§ Reading passage:
•••••

<div align="center">
    <h1>DS-210: Programming for Data Science</h1>
    <h1>Lecture 11</h1>
</div>

**Topics:**

* Representing Graphs
* Sample Graph Algorithms


# 1. Representing graphs

> **Definition:** A graph is a collection of nodes (a.k.a. vertices) connected by edges.

## Why are graphs useful?

Lots of problems reduce to graph problems
* The Internet is a graph: nodes are devices that have IP address, routes are edges
  * (Example algorithms: Shortest path, min/max flow)
  * (how many devices on the internet?)
* The Web is a graph (crawlers) (how many web pages on the internet?)
* Social networks are graphs (graph degrees, k-connectivity)
* Logistics hubs and transportation are graphs (Traveling salesman, subway and bus schedules)
* Computer scheduling (instruction dependencies)

•••••

§ Explore the material:
1) Do these statements agree with the graph lecture notes? Answer yes or no for each, and quote the words of the notes that decide it.
(a) Nodes are also called vertices.
(b) On the Internet, routes are the nodes.
(c) Computer scheduling is listed with instruction dependencies.
2) Print the part of the graph lecture notes that begins at the words "## Why are graphs" and stops after "pages on the internet?)".
3) Pick up the graph lecture notes where they stop and write what comes next.
The lines after this are not needed.

§ Supplied data:
•••••

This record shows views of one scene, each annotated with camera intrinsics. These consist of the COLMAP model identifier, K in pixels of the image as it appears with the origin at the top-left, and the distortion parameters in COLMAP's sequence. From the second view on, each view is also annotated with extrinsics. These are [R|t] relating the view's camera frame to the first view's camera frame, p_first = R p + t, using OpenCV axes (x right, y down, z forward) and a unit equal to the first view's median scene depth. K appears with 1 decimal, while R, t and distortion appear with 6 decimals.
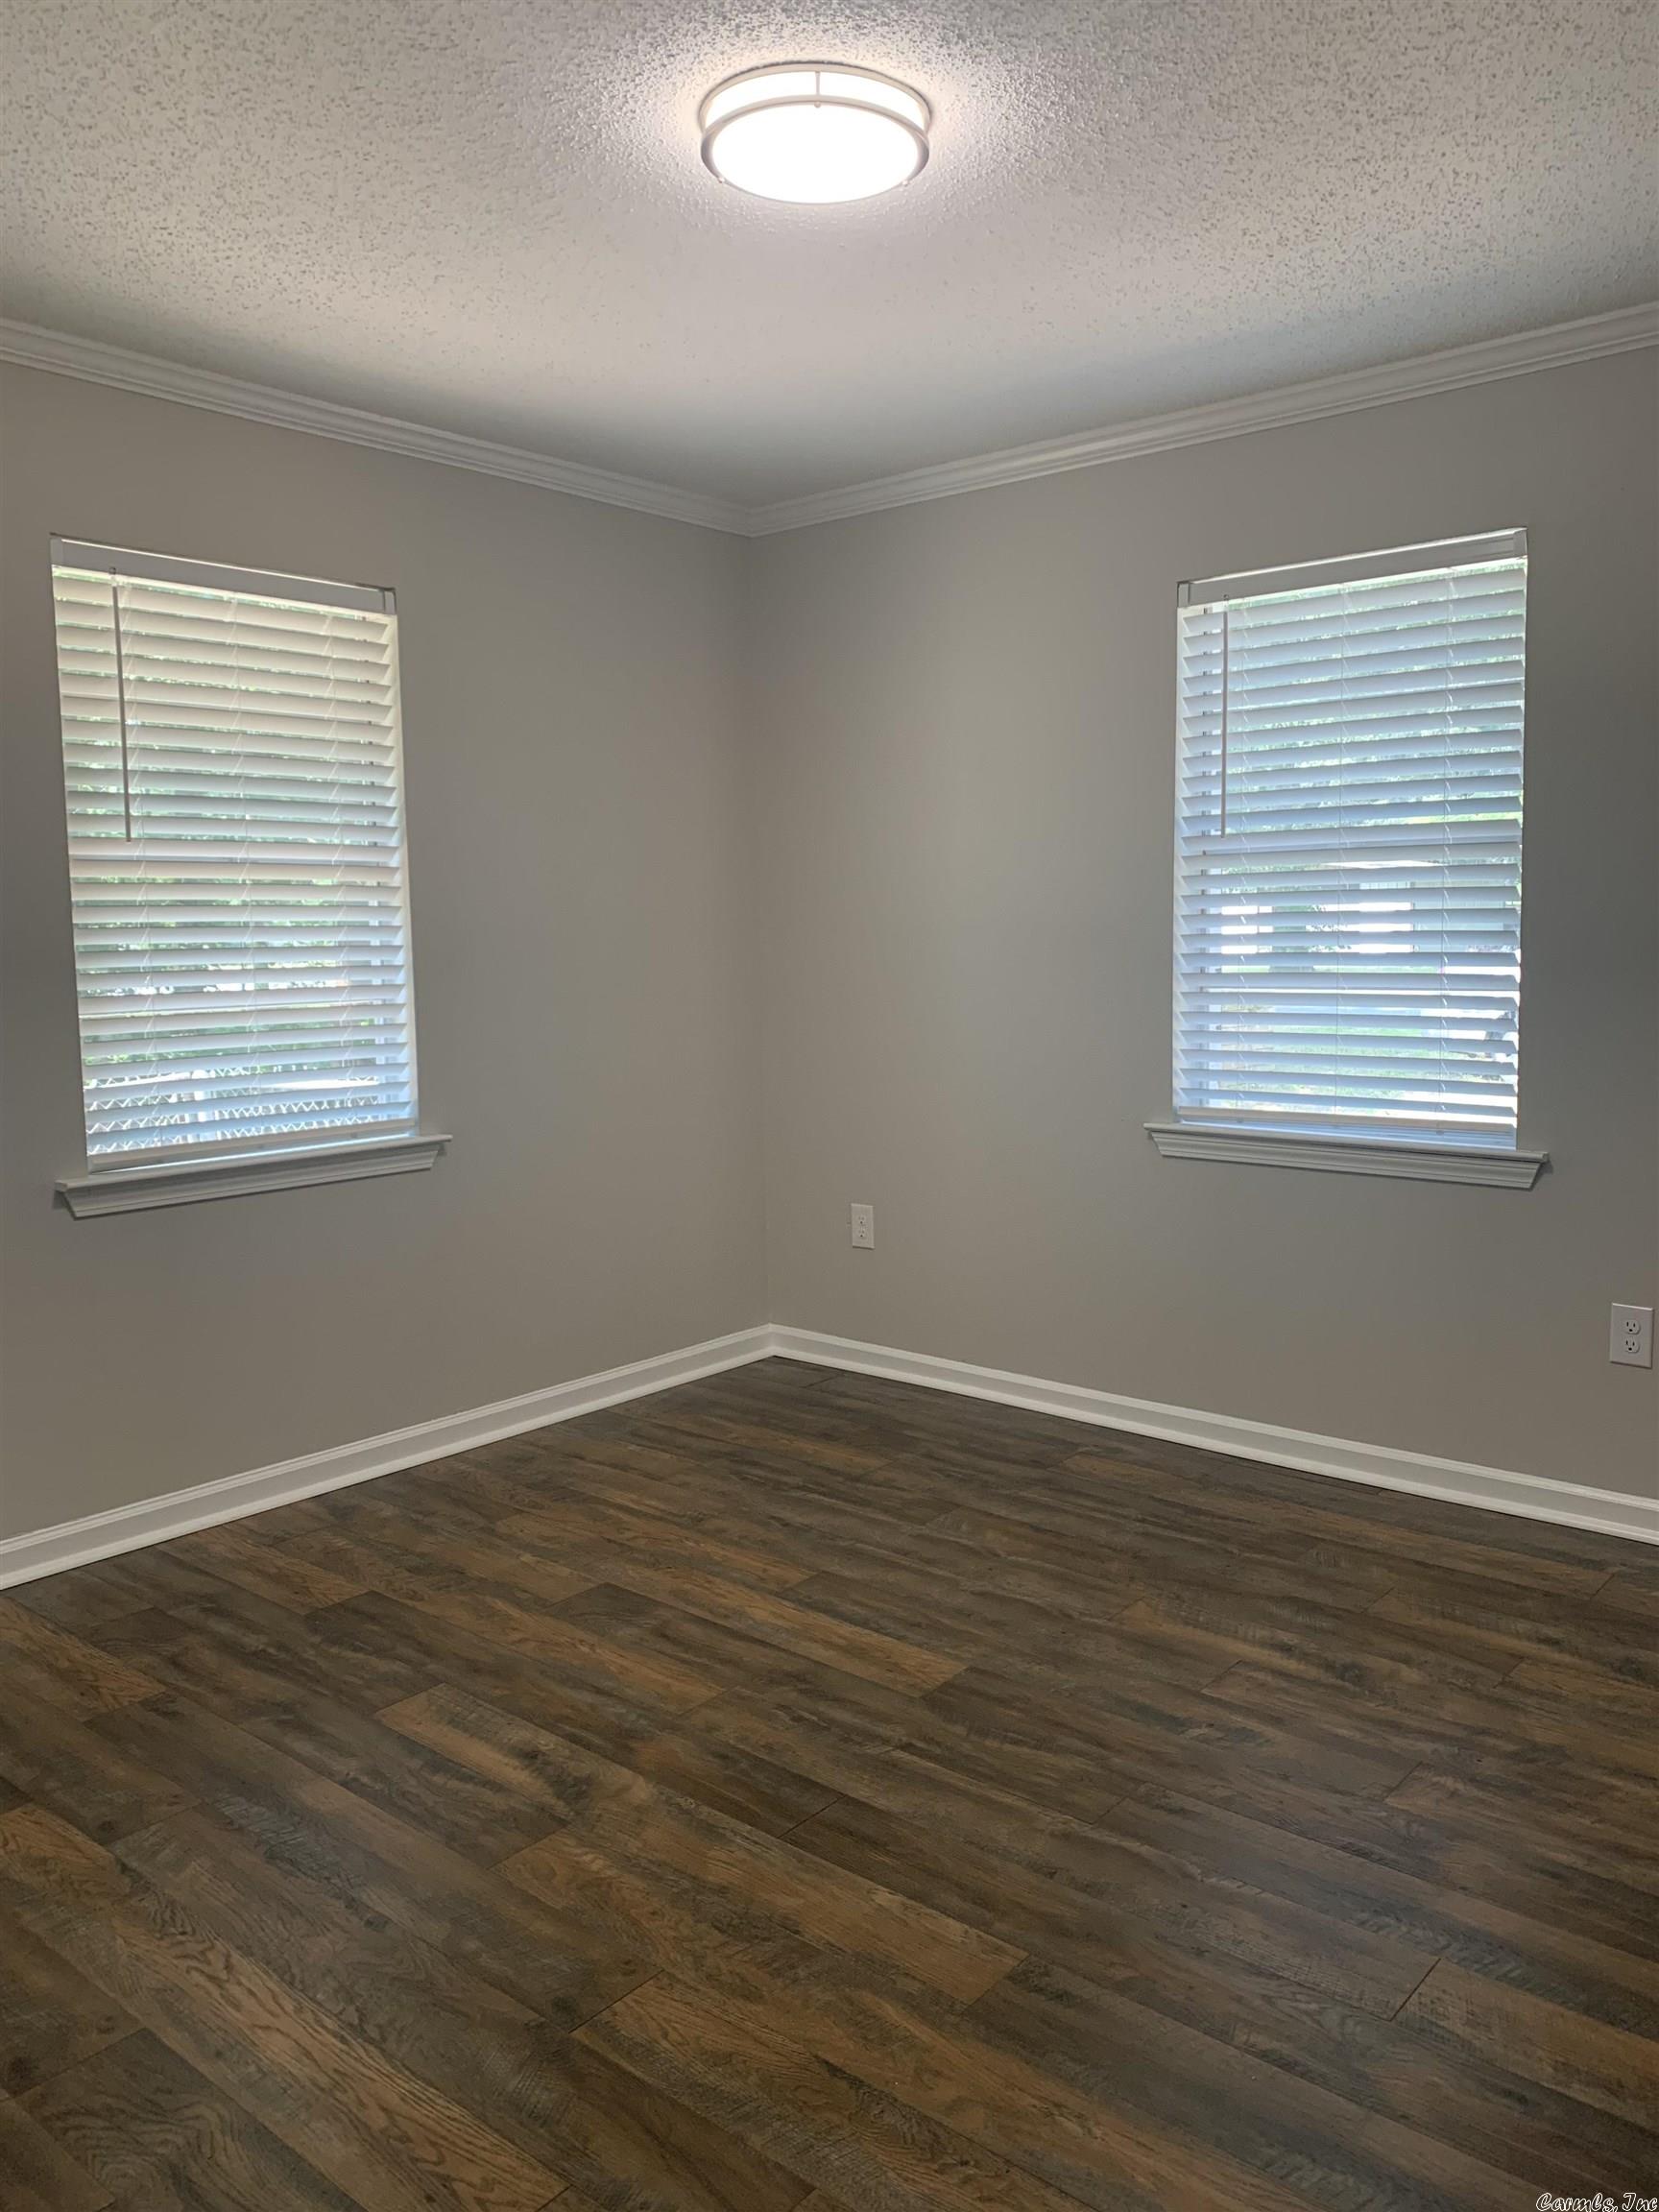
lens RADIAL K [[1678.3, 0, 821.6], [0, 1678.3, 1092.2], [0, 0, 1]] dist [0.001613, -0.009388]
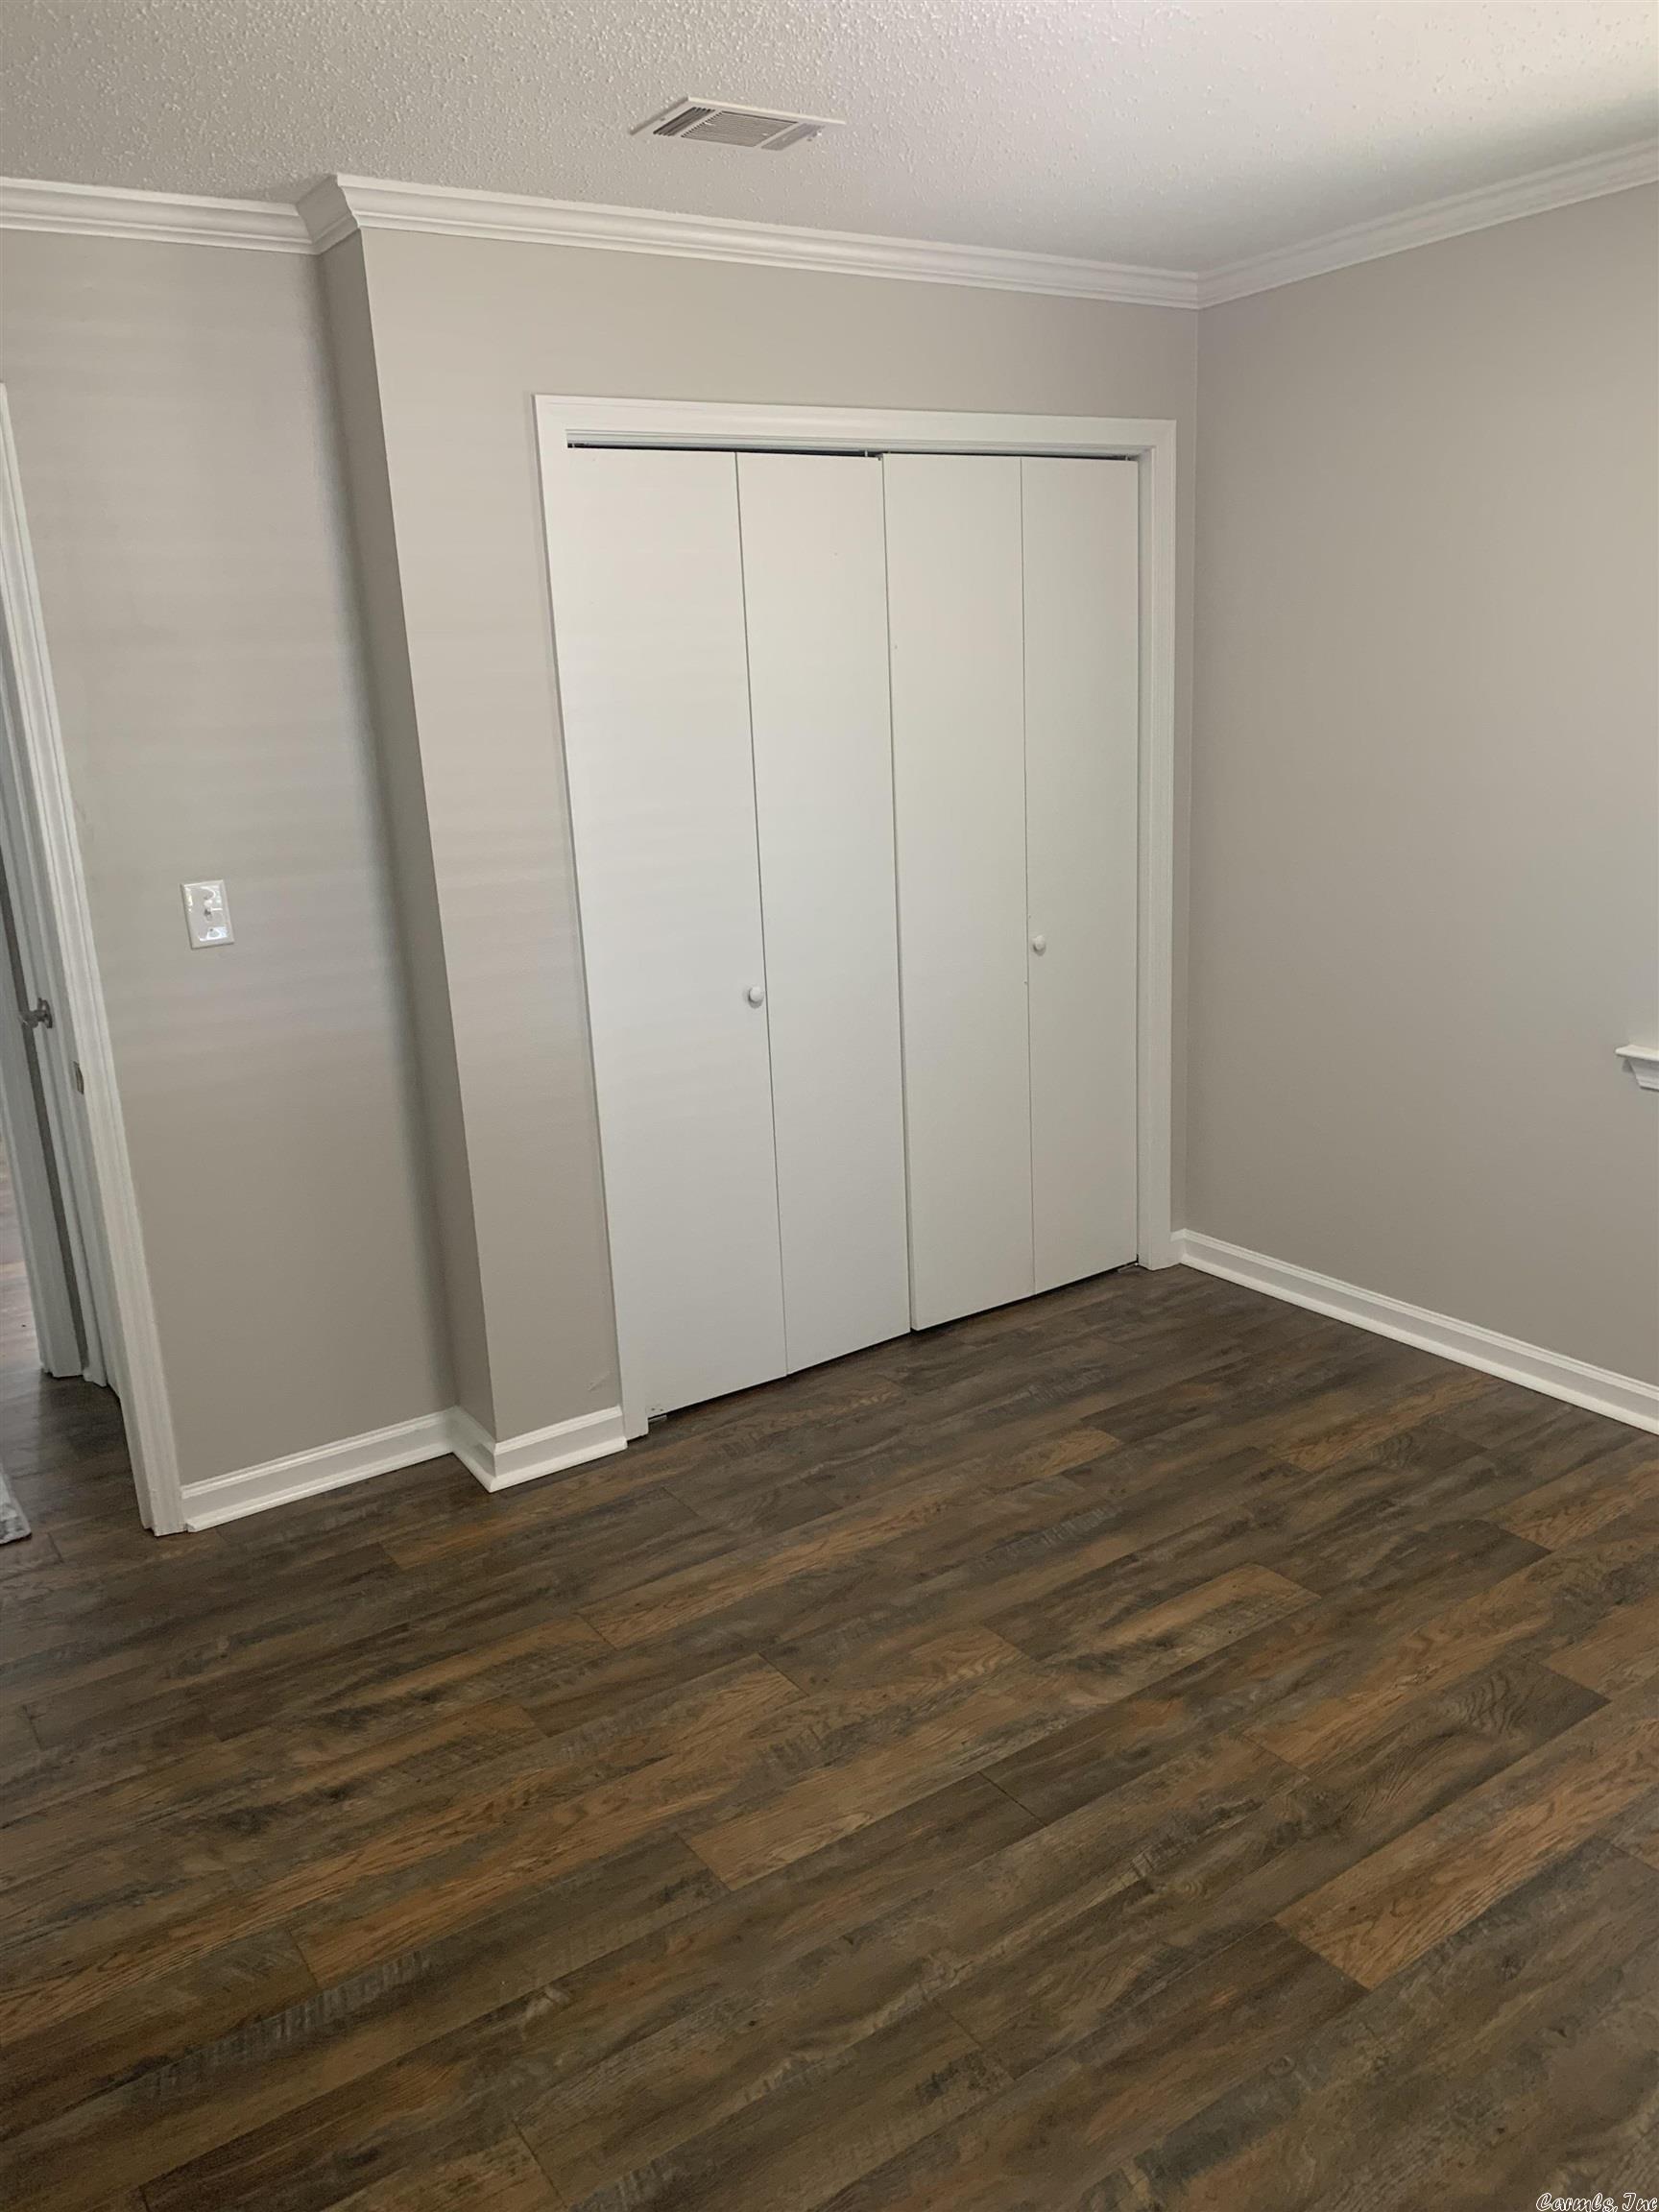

•••••

§ Responses by task:
1)
(a) Yes: "A graph is a collection of nodes (a.k.a. vertices) connected by edges."
(b) No: "nodes are devices that have IP address, routes are edges"
(c) Yes: "Computer scheduling (instruction dependencies)"

2)
## Why are graphs useful?

Lots of problems reduce to graph problems
* The Internet is a graph: nodes are devices that have IP address, routes are edges
  * (Example algorithms: Shortest path, min/max flow)
  * (how many devices on the internet?)
* The Web is a graph (crawlers) (how many web pages on the internet?)

3)
* GSM frequency scheduling (Graph coloring -- no two connected nodes are same color)
* Medical school residency assignments (stable marriage algorithm)
* And many others....

## What types of graphs are there?

* Directed vs Undirected
* Weighted (cost on the edge) vs Unweighted (all edges have same cost)
* Special
  * Tree (every node has a single parent, no cycles)
  * Rooted tree (single parent node, very common and useful, includes heaps, b-trees, tries etc).
  * DAG (most workflows are DAGs)
  * Bi-partite (can be separated to 2 sides with all edges crossing sides)
  * Cliques (every node is connected to every other node)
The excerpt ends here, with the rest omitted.